MA Creative Direction for Fashion Media student, Reyes Triano, reflects on how the pandemic altered the future of fashion week and the growing relationship between the digital and physical world.
“We know everywhere can be a runway, if your mind has something to walk down it,” shares poet and trans visibility activist, Kai-Isaiah Jamal. Capturing the tone of the industry’s new normality, this past year, fashion weeks took on a new form, devoid of its usual idiosyncrasies and the catwalk became something more than simply something to walk clothes down.
A call for innovation prompted by the pandemic
Adapting to COVID-19 restrictions encouraging social distancing and quarantine measures, the crowded backstage of fashion week became something of the past. Instead, the digital sphere took on new responsibility with personalised online make-up tutorials, while live events turned to IGTV’s. The challenge became apparent: bringing texture and the movement of fabrics to consumers behind a screen. And in order for viewers to be drawn to the collections, designers were tasked to be more expressive that ever, showcasing collections in an audio-visual arena.
Between brands, the approach was unique. For street-punk designer Xander Zhou, the digital shift prompted him to scan in stills of models to create 3D images of the collection, akin to video game characters while contemporary label Ray Chu combined movie-like scenarios with a CGI runway. Expanding storylines, designers such as Apujan, a Taiwanese knitwear brand, introduced the collection with a short film while clothes appeared simultaneously in the background, while the viewer was invited along a sci-fi story.
Utilising the home space as a makeshift studio space
One other prevailing route for designers was the increase in self-production. Irish designer Parnell Mooney made the fittings for his new collection on himself, while booking just one model for LFW. The presentation, simple yet effective, shows at-home studio images of the outfits being printed, the analogue imagery connecting the audience to a yearning physical world. Wither lower costs and paired down production, this staged an opportunity for more intimate experiences.
How digital is altering the future of the fashion week
With the increase of digital productivity over the past years, rising critics ask how far we can distinguish the relationship between human models alongside digital? Furthermore, while fashion shows are a collective effort, designers prevailed over the past year by learning to future-proof their brands from remote collaboration as the online world continues to provide manifold ways to create a fashion show without physical contact between staff. Accidental Cutting, an experimental pattern cutting method employed by architect and designer, Eva Iszoro, uses 3D-rendered mannequins and focuses on accurately showcasing the movement of fabrics in a game-like manner with no models in sight. Similarly, illustrations of the pieces were used by bag design firm Hill and Friends in a two-dimensional animation titled “Happy Bag and the Gang go to Fashion Week”. In this case, the handbags have arms and legs, and walk the runway on their own.

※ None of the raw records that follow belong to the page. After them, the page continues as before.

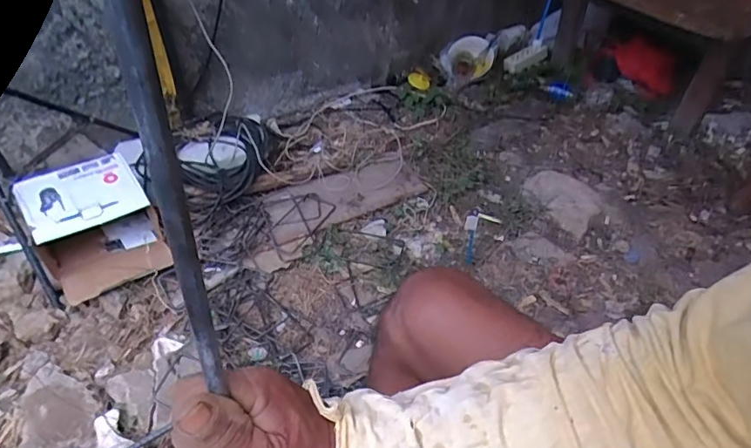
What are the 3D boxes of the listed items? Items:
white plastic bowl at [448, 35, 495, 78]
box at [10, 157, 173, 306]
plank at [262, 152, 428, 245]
[{"bbox_3d":[0.319,-0.557,1.653,0.145,0.136,0.037,9,-3,-11],"label":"white plastic bowl"},{"bbox_3d":[-0.592,0.006,1.047,0.222,0.160,0.268,-28,48,-27],"label":"box"},{"bbox_3d":[-0.082,-0.079,1.262,0.399,0.030,0.185,-19,51,-17],"label":"plank"}]

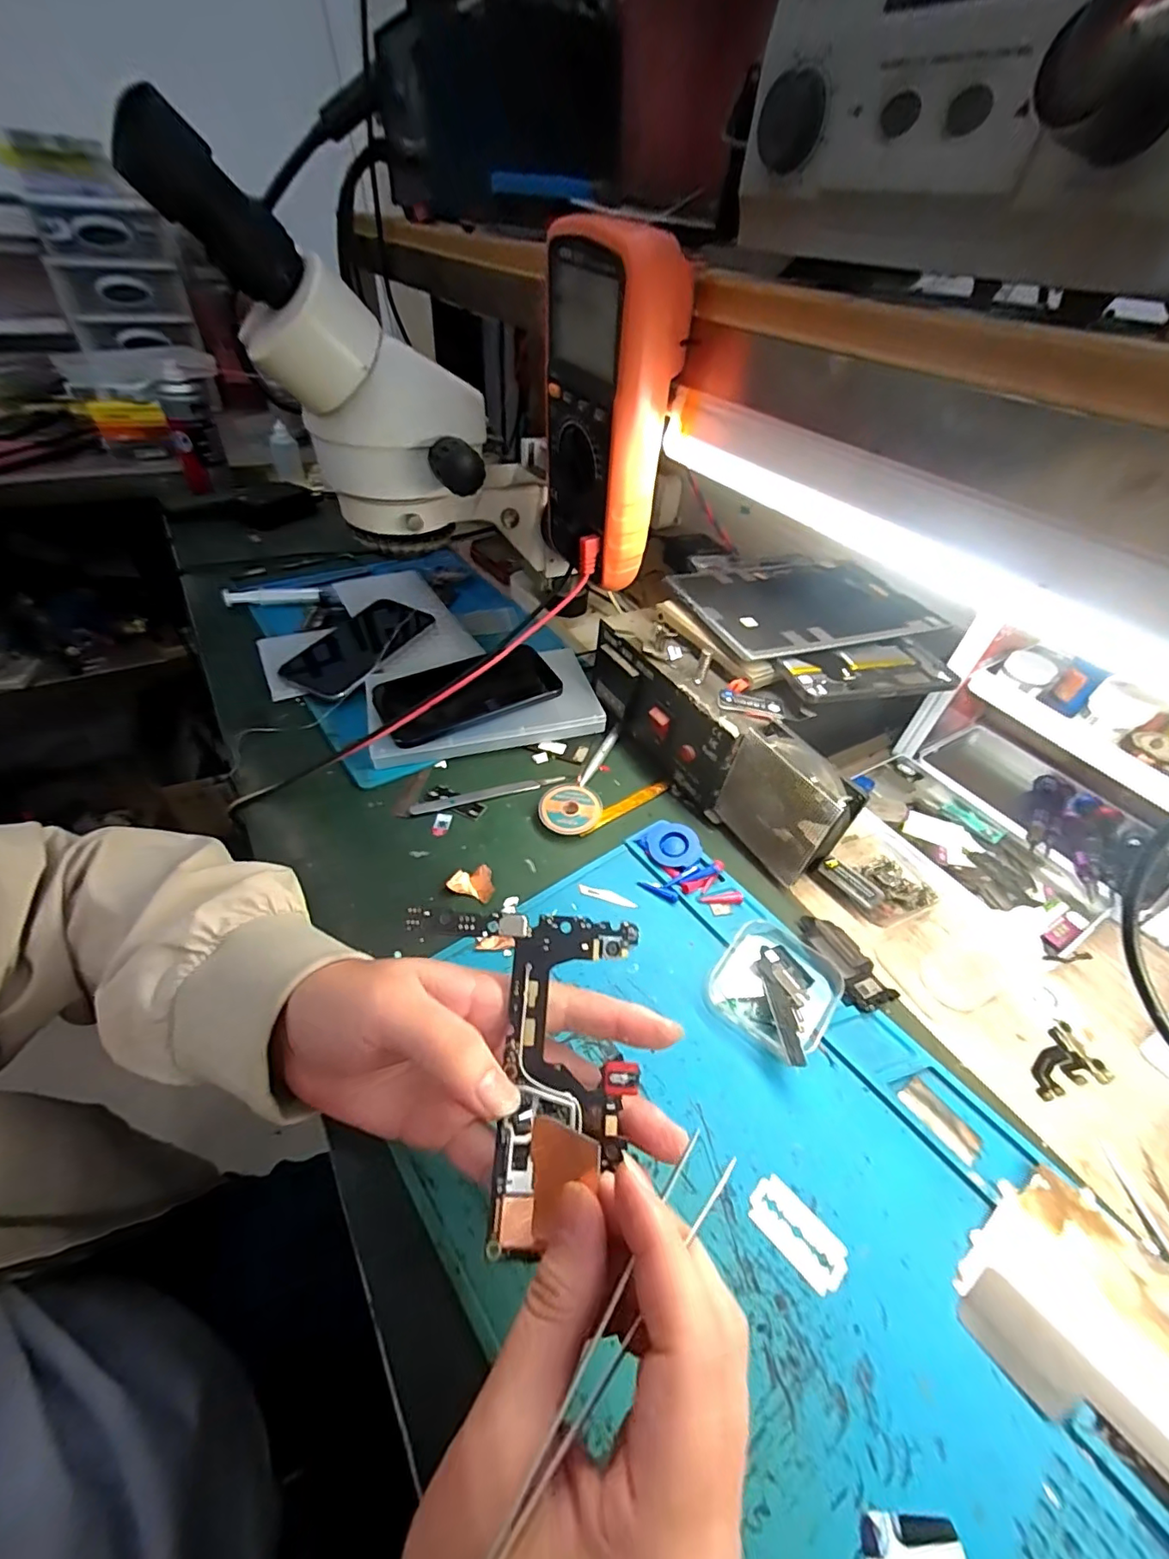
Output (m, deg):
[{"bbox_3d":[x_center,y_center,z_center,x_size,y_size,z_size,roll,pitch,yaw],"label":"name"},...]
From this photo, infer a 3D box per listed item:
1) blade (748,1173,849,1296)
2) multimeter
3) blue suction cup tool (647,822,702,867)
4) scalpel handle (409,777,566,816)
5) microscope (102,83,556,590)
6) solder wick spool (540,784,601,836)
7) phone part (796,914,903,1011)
[{"bbox_3d":[0.095,0.200,0.242,0.023,0.004,0.043,-32,56,-32],"label":"blade"},{"bbox_3d":[0.011,-0.217,0.336,0.049,0.170,0.097,-18,50,-23],"label":"multimeter"},{"bbox_3d":[0.063,0.047,0.383,0.037,0.016,0.032,21,46,14],"label":"blue suction cup tool"},{"bbox_3d":[-0.072,0.011,0.414,0.115,0.005,0.010,-13,48,-19],"label":"scalpel handle"},{"bbox_3d":[-0.135,-0.241,0.395,0.129,0.346,0.108,-46,53,11],"label":"microscope"},{"bbox_3d":[-0.010,0.023,0.408,0.044,0.014,0.044,3,45,-3],"label":"solder wick spool"},{"bbox_3d":[0.160,0.111,0.339,0.038,0.009,0.063,-14,48,-20],"label":"phone part"}]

The growing relationship between digital and physical
Kelly Vero, game development expert and recent Condé Nast College industry speaker, describes the strength of gaming, augmented reality and computer-generated experiences to be a strong contestant to conventional fashion shows: “There’s a lot of things we can do with fashion, with action and with depth that we couldn’t ordinarily do if we are just on the front row of Paris Fashion Week”. The fashion industry is undergoing a mandatory exploration of the digital world. Even when the majority of shows are traditional runway, a door has been opened to alternative ways of displaying and advertising collections with its core in the online world.